• Dataset extract:

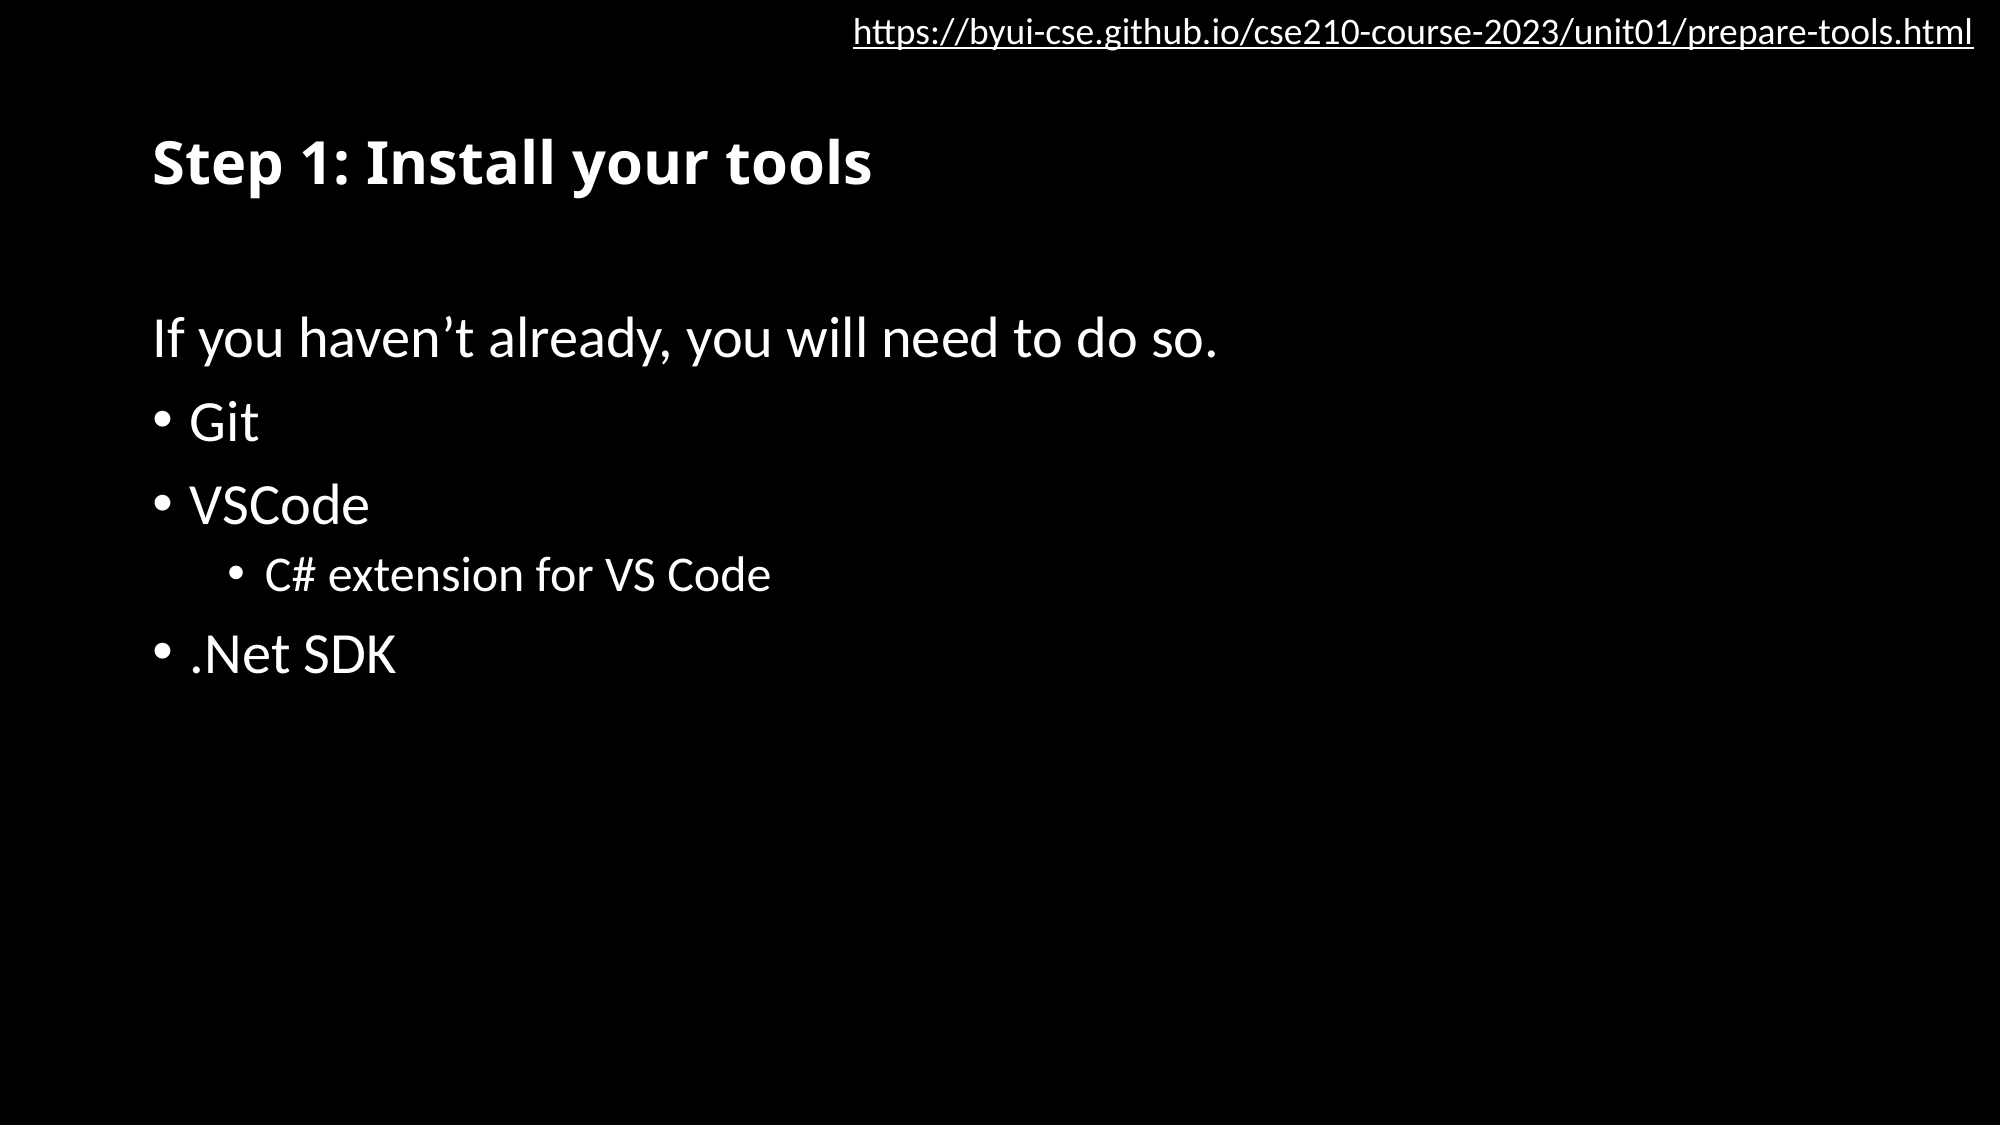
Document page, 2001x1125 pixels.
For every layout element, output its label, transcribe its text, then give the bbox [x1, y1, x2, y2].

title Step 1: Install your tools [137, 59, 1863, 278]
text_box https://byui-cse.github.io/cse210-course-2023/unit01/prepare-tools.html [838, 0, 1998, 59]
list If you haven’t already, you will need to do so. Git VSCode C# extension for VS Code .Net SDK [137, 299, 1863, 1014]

• Required action: Your task is to return every entry exactly as it was written, with the pictures removed.

• The answer:
Document page, 2001x1125 pixels.
For every layout element, output its label, transcribe its text, then give the bbox [x1, y1, x2, y2].

title Step 1: Install your tools [137, 59, 1863, 278]
text_box https://byui-cse.github.io/cse210-course-2023/unit01/prepare-tools.html [838, 0, 1998, 59]
list If you haven’t already, you will need to do so. Git VSCode C# extension for VS Code .Net SDK [137, 299, 1863, 1014]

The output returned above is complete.